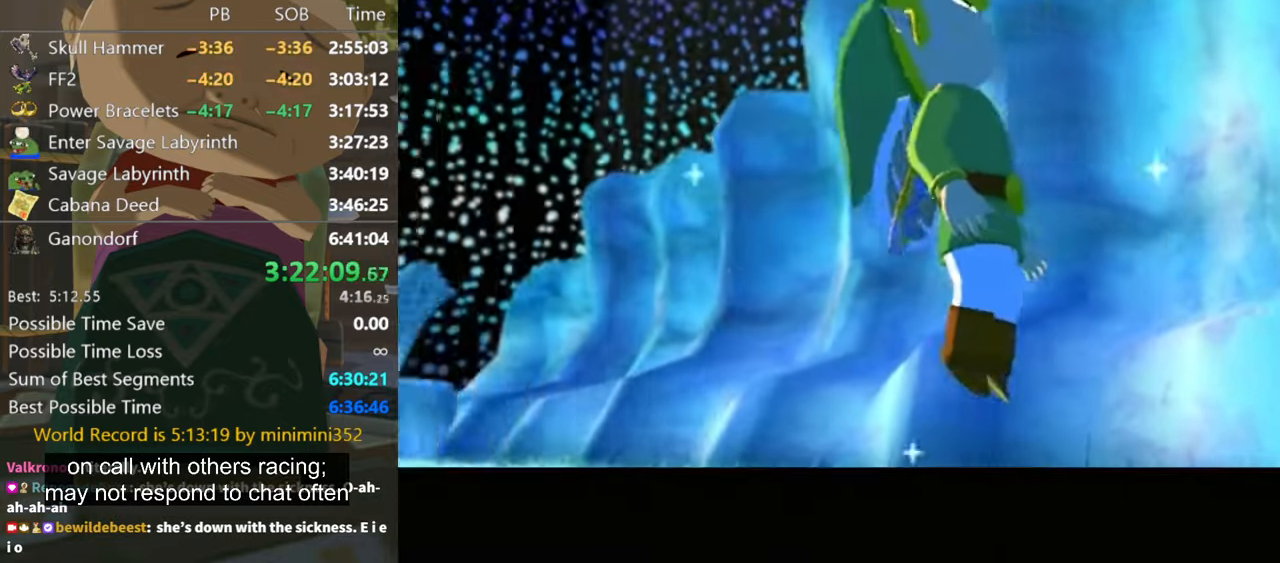
{"buttons": [], "left_stick": "center", "right_stick": "center", "events": []}
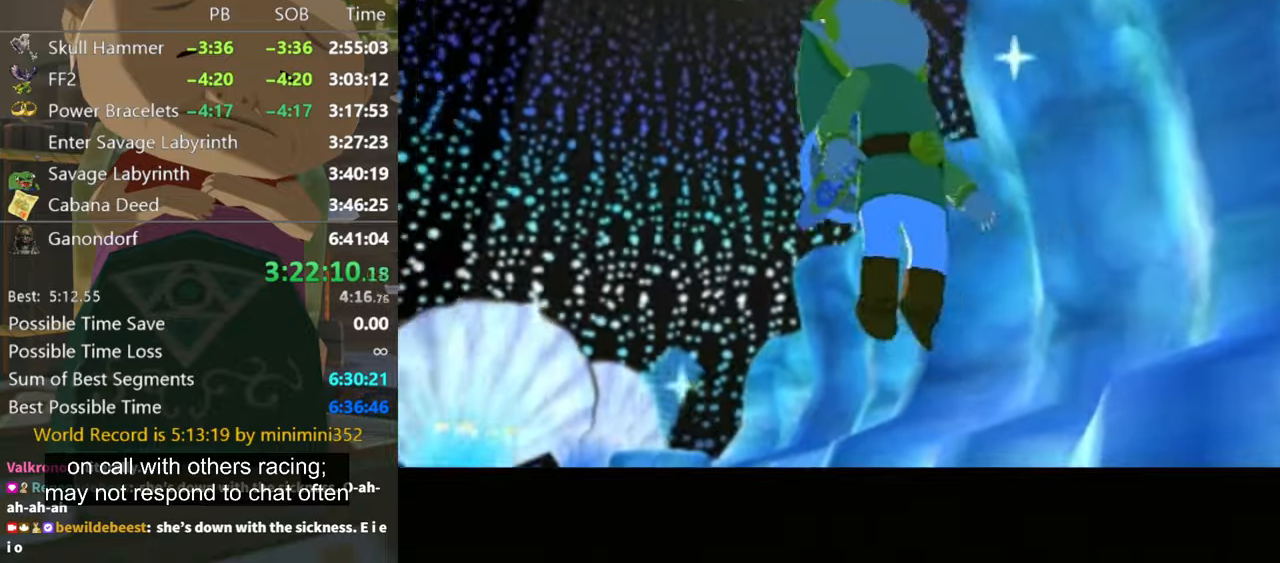
{"buttons": [], "left_stick": "center", "right_stick": "center", "events": []}
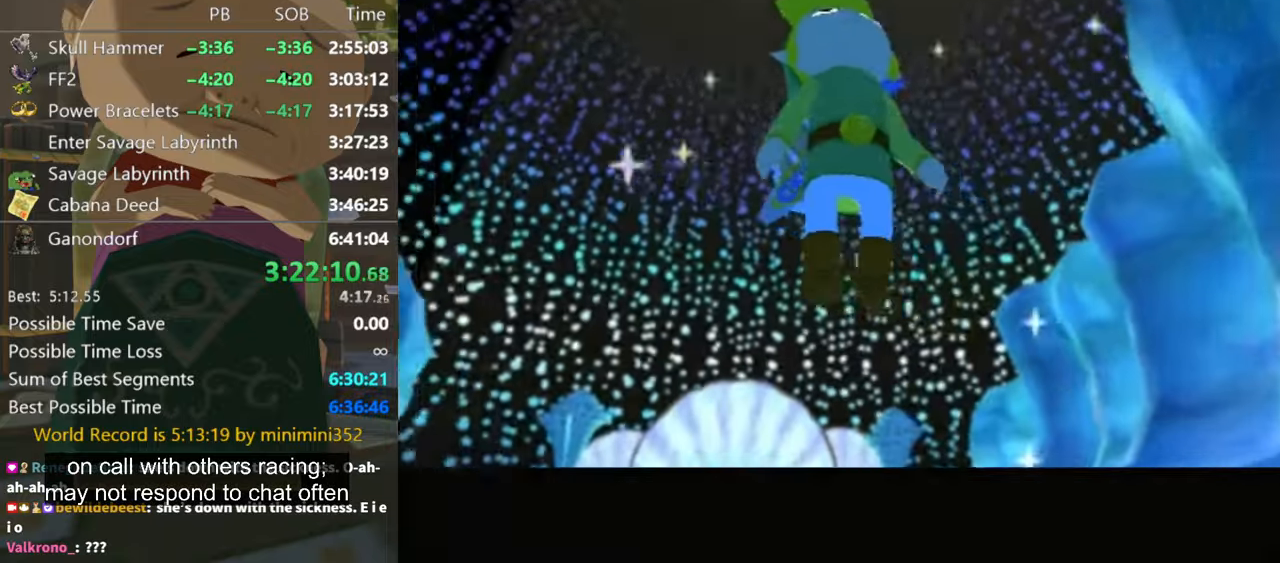
{"buttons": [], "left_stick": "center", "right_stick": "center", "events": []}
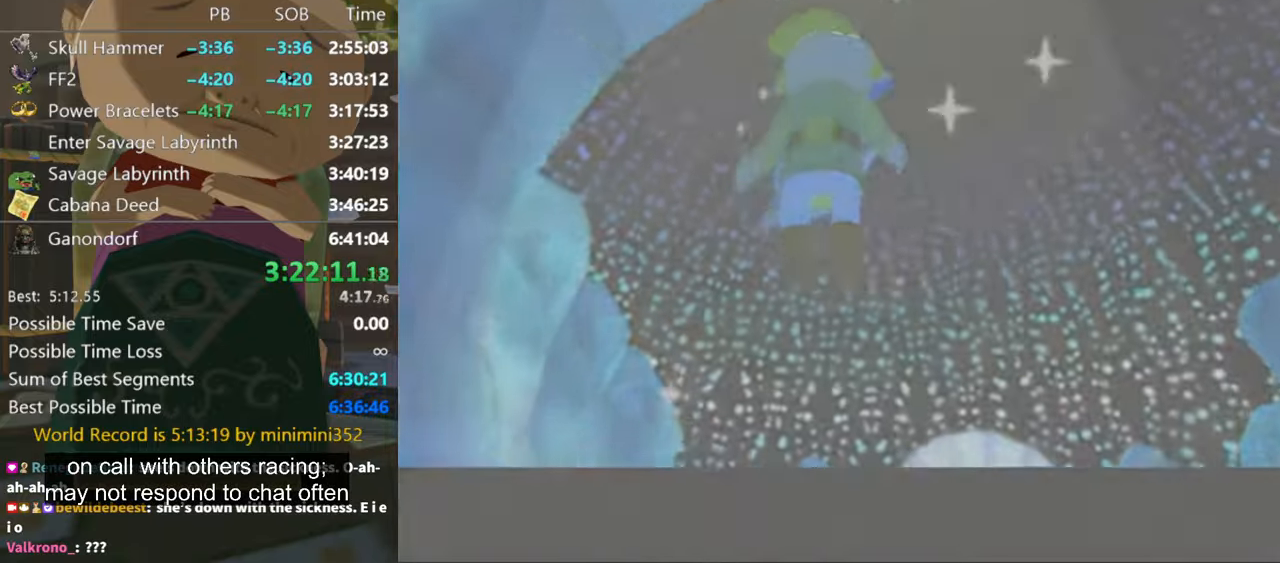
{"buttons": [], "left_stick": "center", "right_stick": "center", "events": []}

────────────────────

▶ [TRY IT] Each line above should be written out again exactly, without any image.

▶ [TASK RESULT]
{"buttons": [], "left_stick": "center", "right_stick": "center", "events": []}
{"buttons": [], "left_stick": "center", "right_stick": "center", "events": []}
{"buttons": [], "left_stick": "center", "right_stick": "center", "events": []}
{"buttons": [], "left_stick": "center", "right_stick": "center", "events": []}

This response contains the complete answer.